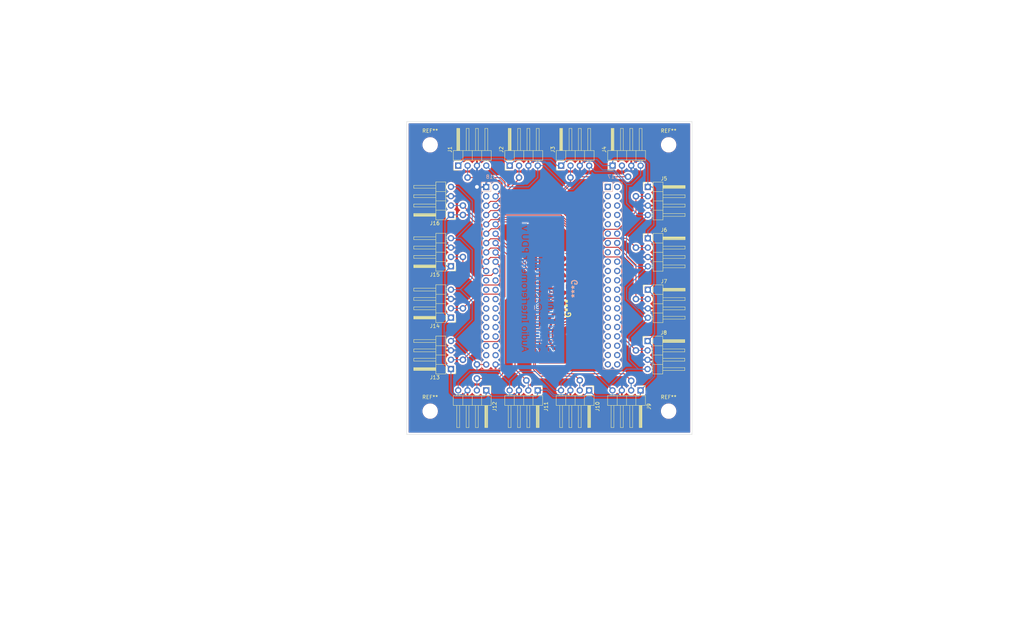
<source format=kicad_pcb>
(kicad_pcb (version 20211014) (generator pcbnew)

  (general
    (thickness 1.6)
  )

  (paper "A4")
  (layers
    (0 "F.Cu" signal)
    (31 "B.Cu" signal)
    (32 "B.Adhes" user "B.Adhesive")
    (33 "F.Adhes" user "F.Adhesive")
    (34 "B.Paste" user)
    (35 "F.Paste" user)
    (36 "B.SilkS" user "B.Silkscreen")
    (37 "F.SilkS" user "F.Silkscreen")
    (38 "B.Mask" user)
    (39 "F.Mask" user)
    (40 "Dwgs.User" user "User.Drawings")
    (41 "Cmts.User" user "User.Comments")
    (42 "Eco1.User" user "User.Eco1")
    (43 "Eco2.User" user "User.Eco2")
    (44 "Edge.Cuts" user)
    (45 "Margin" user)
    (46 "B.CrtYd" user "B.Courtyard")
    (47 "F.CrtYd" user "F.Courtyard")
    (48 "B.Fab" user)
    (49 "F.Fab" user)
    (50 "User.1" user)
    (51 "User.2" user)
    (52 "User.3" user)
    (53 "User.4" user)
    (54 "User.5" user)
    (55 "User.6" user)
    (56 "User.7" user)
    (57 "User.8" user)
    (58 "User.9" user)
  )

  (setup
    (stackup
      (layer "F.SilkS" (type "Top Silk Screen"))
      (layer "F.Paste" (type "Top Solder Paste"))
      (layer "F.Mask" (type "Top Solder Mask") (thickness 0.01))
      (layer "F.Cu" (type "copper") (thickness 0.035))
      (layer "dielectric 1" (type "core") (thickness 1.51) (material "FR4") (epsilon_r 4.5) (loss_tangent 0.02))
      (layer "B.Cu" (type "copper") (thickness 0.035))
      (layer "B.Mask" (type "Bottom Solder Mask") (thickness 0.01))
      (layer "B.Paste" (type "Bottom Solder Paste"))
      (layer "B.SilkS" (type "Bottom Silk Screen"))
      (copper_finish "None")
      (dielectric_constraints no)
    )
    (pad_to_mask_clearance 0)
    (aux_axis_origin 38.1 6.35)
    (pcbplotparams
      (layerselection 0x0001000_ffffffff)
      (disableapertmacros false)
      (usegerberextensions false)
      (usegerberattributes true)
      (usegerberadvancedattributes true)
      (creategerberjobfile true)
      (svguseinch false)
      (svgprecision 6)
      (excludeedgelayer false)
      (plotframeref false)
      (viasonmask false)
      (mode 1)
      (useauxorigin false)
      (hpglpennumber 1)
      (hpglpenspeed 20)
      (hpglpendiameter 15.000000)
      (dxfpolygonmode true)
      (dxfimperialunits true)
      (dxfusepcbnewfont true)
      (psnegative false)
      (psa4output false)
      (plotreference true)
      (plotvalue true)
      (plotinvisibletext false)
      (sketchpadsonfab false)
      (subtractmaskfromsilk false)
      (outputformat 1)
      (mirror false)
      (drillshape 0)
      (scaleselection 1)
      (outputdirectory "output/")
    )
  )

  (net 0 "")
  (net 1 "/CLK")
  (net 2 "/D1")
  (net 3 "/GND")
  (net 4 "/3V3")
  (net 5 "/D2")
  (net 6 "/D3")
  (net 7 "/D4")
  (net 8 "/D5")
  (net 9 "/D6")
  (net 10 "/D7")
  (net 11 "/D8")
  (net 12 "/D9")
  (net 13 "/D10")
  (net 14 "/D11")
  (net 15 "/D12")
  (net 16 "/D13")
  (net 17 "/D14")
  (net 18 "/D15")
  (net 19 "/D16")
  (net 20 "unconnected-(J17-Pad1)")
  (net 21 "unconnected-(J17-Pad2)")
  (net 22 "unconnected-(J17-Pad3)")
  (net 23 "unconnected-(J17-Pad4)")
  (net 24 "unconnected-(J17-Pad5)")
  (net 25 "unconnected-(J17-Pad6)")
  (net 26 "unconnected-(J17-Pad7)")
  (net 27 "unconnected-(J17-Pad8)")
  (net 28 "unconnected-(J17-Pad9)")
  (net 29 "unconnected-(J17-Pad10)")
  (net 30 "unconnected-(J17-Pad11)")
  (net 31 "unconnected-(J17-Pad12)")
  (net 32 "unconnected-(J17-Pad13)")
  (net 33 "unconnected-(J17-Pad14)")
  (net 34 "unconnected-(J17-Pad15)")
  (net 35 "unconnected-(J17-Pad16)")
  (net 36 "unconnected-(J17-Pad17)")
  (net 37 "unconnected-(J17-Pad18)")
  (net 38 "unconnected-(J17-Pad19)")
  (net 39 "unconnected-(J17-Pad20)")
  (net 40 "unconnected-(J17-Pad21)")
  (net 41 "unconnected-(J17-Pad22)")
  (net 42 "unconnected-(J17-Pad23)")
  (net 43 "unconnected-(J17-Pad24)")
  (net 44 "unconnected-(J17-Pad25)")
  (net 45 "unconnected-(J17-Pad26)")
  (net 46 "unconnected-(J17-Pad27)")
  (net 47 "unconnected-(J17-Pad28)")
  (net 48 "unconnected-(J17-Pad29)")
  (net 49 "unconnected-(J17-Pad30)")
  (net 50 "unconnected-(J17-Pad31)")
  (net 51 "unconnected-(J17-Pad32)")
  (net 52 "unconnected-(J17-Pad33)")
  (net 53 "unconnected-(J17-Pad34)")
  (net 54 "unconnected-(J17-Pad35)")
  (net 55 "unconnected-(J17-Pad36)")
  (net 56 "unconnected-(J17-Pad37)")
  (net 57 "unconnected-(J17-Pad38)")
  (net 58 "unconnected-(J17-Pad39)")
  (net 59 "unconnected-(J17-Pad40)")
  (net 60 "unconnected-(J18-Pad2)")
  (net 61 "unconnected-(J18-Pad3)")
  (net 62 "unconnected-(J18-Pad21)")
  (net 63 "unconnected-(J18-Pad22)")
  (net 64 "unconnected-(J18-Pad23)")
  (net 65 "unconnected-(J18-Pad24)")
  (net 66 "unconnected-(J18-Pad25)")
  (net 67 "unconnected-(J18-Pad26)")
  (net 68 "unconnected-(J18-Pad27)")
  (net 69 "unconnected-(J18-Pad28)")
  (net 70 "unconnected-(J18-Pad29)")
  (net 71 "unconnected-(J18-Pad30)")
  (net 72 "unconnected-(J18-Pad31)")
  (net 73 "unconnected-(J18-Pad32)")
  (net 74 "unconnected-(J18-Pad33)")
  (net 75 "unconnected-(J18-Pad34)")
  (net 76 "unconnected-(J18-Pad35)")
  (net 77 "unconnected-(J18-Pad36)")
  (net 78 "unconnected-(J18-Pad37)")
  (net 79 "unconnected-(J18-Pad38)")

  (footprint "MountingHole:MountingHole_3.2mm_M3_DIN965" (layer "F.Cu") (at 109.22 12.7))

  (footprint "MountingHole:MountingHole_3.2mm_M3_DIN965" (layer "F.Cu") (at 109.22 85.09))

  (footprint "MountingHole:MountingHole_3.2mm_M3_DIN965" (layer "F.Cu") (at 44.45 85.09))

  (footprint "LOGO" (layer "F.Cu") (at 81.915 57.15 90))

  (footprint "Connector_PinHeader_2.54mm:PinHeader_1x04_P2.54mm_Horizontal" (layer "F.Cu") (at 101.59 79.445 -90))

  (footprint "Connector_PinHeader_2.54mm:PinHeader_1x04_P2.54mm_Horizontal" (layer "F.Cu") (at 80.02 18.345 90))

  (footprint "Connector_PinHeader_2.54mm:PinHeader_1x04_P2.54mm_Horizontal" (layer "F.Cu") (at 103.575 38.11))

  (footprint "Connector_PinHeader_2.54mm:PinHeader_1x04_P2.54mm_Horizontal" (layer "F.Cu") (at 50.095 45.71 180))

  (footprint "Connector_PinHeader_2.54mm:PinHeader_1x04_P2.54mm_Horizontal" (layer "F.Cu") (at 103.575 52.08))

  (footprint "Connector_PinHeader_2.54mm:PinHeader_1x04_P2.54mm_Horizontal" (layer "F.Cu") (at 50.095 31.74 180))

  (footprint "Connector_PinHeader_2.54mm:PinHeader_1x04_P2.54mm_Horizontal" (layer "F.Cu") (at 50.095 73.65 180))

  (footprint "Connector_PinHeader_2.54mm:PinHeader_1x04_P2.54mm_Horizontal" (layer "F.Cu") (at 66.05 18.345 90))

  (footprint "Connector_PinHeader_2.54mm:PinHeader_1x04_P2.54mm_Horizontal" (layer "F.Cu") (at 50.095 59.68 180))

  (footprint "Connector_PinHeader_2.54mm:PinHeader_1x04_P2.54mm_Horizontal" (layer "F.Cu") (at 103.505 66.04))

  (footprint "Connector_PinHeader_2.54mm:PinHeader_1x04_P2.54mm_Horizontal" (layer "F.Cu")
    (tedit 59FED5CB) (tstamp a32bbd2a-b4e5-42da-837f-2f3f7ba57d38)
    (at 103.575 24.14)
    (descr "Through hole angled pin header, 1x04, 2.54mm pitch, 6mm pin length, single row")
    (tags "Through hole angled pin header THT 1x04 2.54mm single row")
    (property "Sheetfile" "pdb.kicad_sch")
    (property "Sheetname" "")
    (path "/c4e5e049-c78d-4415-a727-6966ef8b30c1")
    (attr through_hole)
    (fp_text reference "J5" (at 4.385 -2.27) (layer "F.SilkS")
      (effects (font (size 1 1) (thickness 0.15)))
      (tstamp 33cf756d-3f66-4908-95bf-41cb4a79ac9a)
    )
    (fp_text value "Conn_01x04" (at 4.385 9.89) (layer "F.Fab")
      (effects (font (size 1 1) (thickness 0.15)))
      (tstamp 64cdf9cd-095d-404a-84bb-edfa8bda3363)
    )
    (fp_text user "${REFERENCE}" (at 2.77 3.81 90) (layer "F.Fab")
      (effects (font (size 1 1) (thickness 0.15)))
      (tstamp 41717072-82b7-4d54-b00d-669bac9b9952)
    )
    (fp_line (start 1.44 6.35) (end 4.1 6.35) (layer "F.SilkS") (width 0.12) (tstamp 081a2c38-9283-4e05-9b1c-62357a0d1ea8))
    (fp_line (start 1.042929 8) (end 1.44 8) (layer "F.SilkS") (width 0.12) (tstamp 08448c05-e3c7-44b8-8001-9f90c772b04d))
    (fp_line (start 10.1 7.24) (end 10.1 8) (layer "F.SilkS") (width 0.12) (tstamp 0d3e753d-53a8-4083-b7d6-5d1f0643b5ca))
    (fp_line (start 10.1 2.92) (end 4.1 2.92) (layer "F.SilkS") (width 0.12) (tstamp 151e7b94-20b9-4e71-8336-95c05ee41f80))
    (fp_line (start 4.1 -0.32) (end 10.1 -0.32) (layer "F.SilkS") (width 0.12) (tstamp 257497c0-ab42-406b-b9aa-d61c6e33ec9e))
    (fp_line (start 1.11 -0.38) (end 1.44 -0.38) (layer "F.SilkS") (width 0.12) (tstamp 2b2f02ab-7905-4d11-bc8f-8ccd3c0093c0))
    (fp_line (start -1.27 0) (end -1.27 -1.27) (layer "F.SilkS") (width 0.12) (tstamp 2ca
... [921961 chars truncated]
</source>
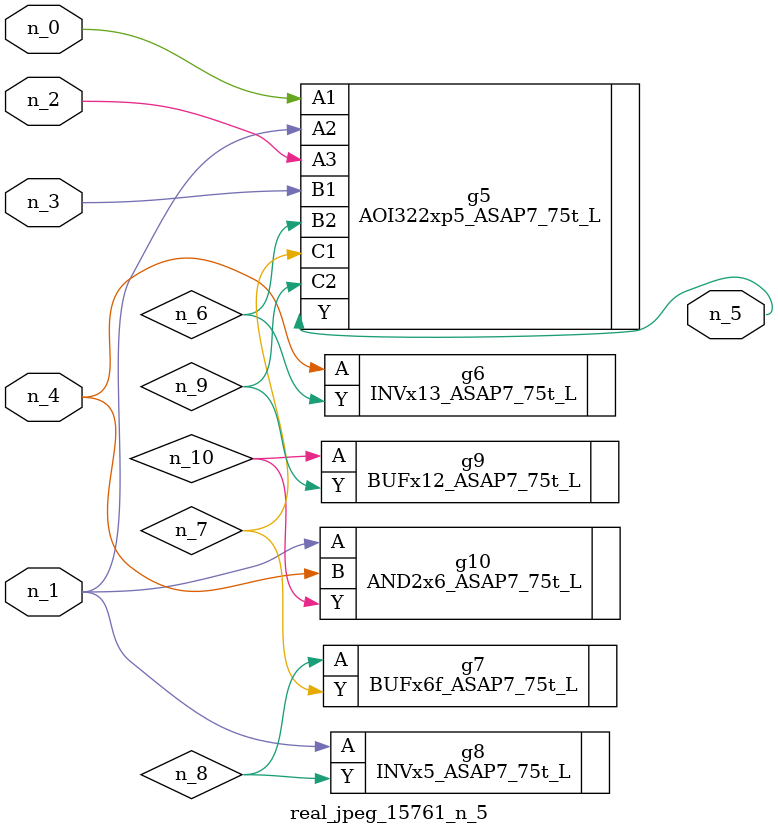
<source format=v>
module real_jpeg_15761_n_5 (n_4, n_0, n_1, n_2, n_3, n_5);

input n_4;
input n_0;
input n_1;
input n_2;
input n_3;

output n_5;

wire n_8;
wire n_6;
wire n_7;
wire n_10;
wire n_9;

AOI322xp5_ASAP7_75t_L g5 ( 
.A1(n_0),
.A2(n_1),
.A3(n_2),
.B1(n_3),
.B2(n_6),
.C1(n_7),
.C2(n_9),
.Y(n_5)
);

INVx5_ASAP7_75t_L g8 ( 
.A(n_1),
.Y(n_8)
);

AND2x6_ASAP7_75t_L g10 ( 
.A(n_1),
.B(n_4),
.Y(n_10)
);

INVx13_ASAP7_75t_L g6 ( 
.A(n_4),
.Y(n_6)
);

BUFx6f_ASAP7_75t_L g7 ( 
.A(n_8),
.Y(n_7)
);

BUFx12_ASAP7_75t_L g9 ( 
.A(n_10),
.Y(n_9)
);


endmodule
</source>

----

> _Exercise requirements_: Copy out all lines of the listing above that include "MountingHole".

> _Response to this exercise_:
  (footprint "MountingHole:MountingHole_3.2mm_M3_DIN965" (layer "F.Cu") (at 109.22 12.7))
  (footprint "MountingHole:MountingHole_3.2mm_M3_DIN965" (layer "F.Cu") (at 109.22 85.09))
  (footprint "MountingHole:MountingHole_3.2mm_M3_DIN965" (layer "F.Cu") (at 44.45 85.09))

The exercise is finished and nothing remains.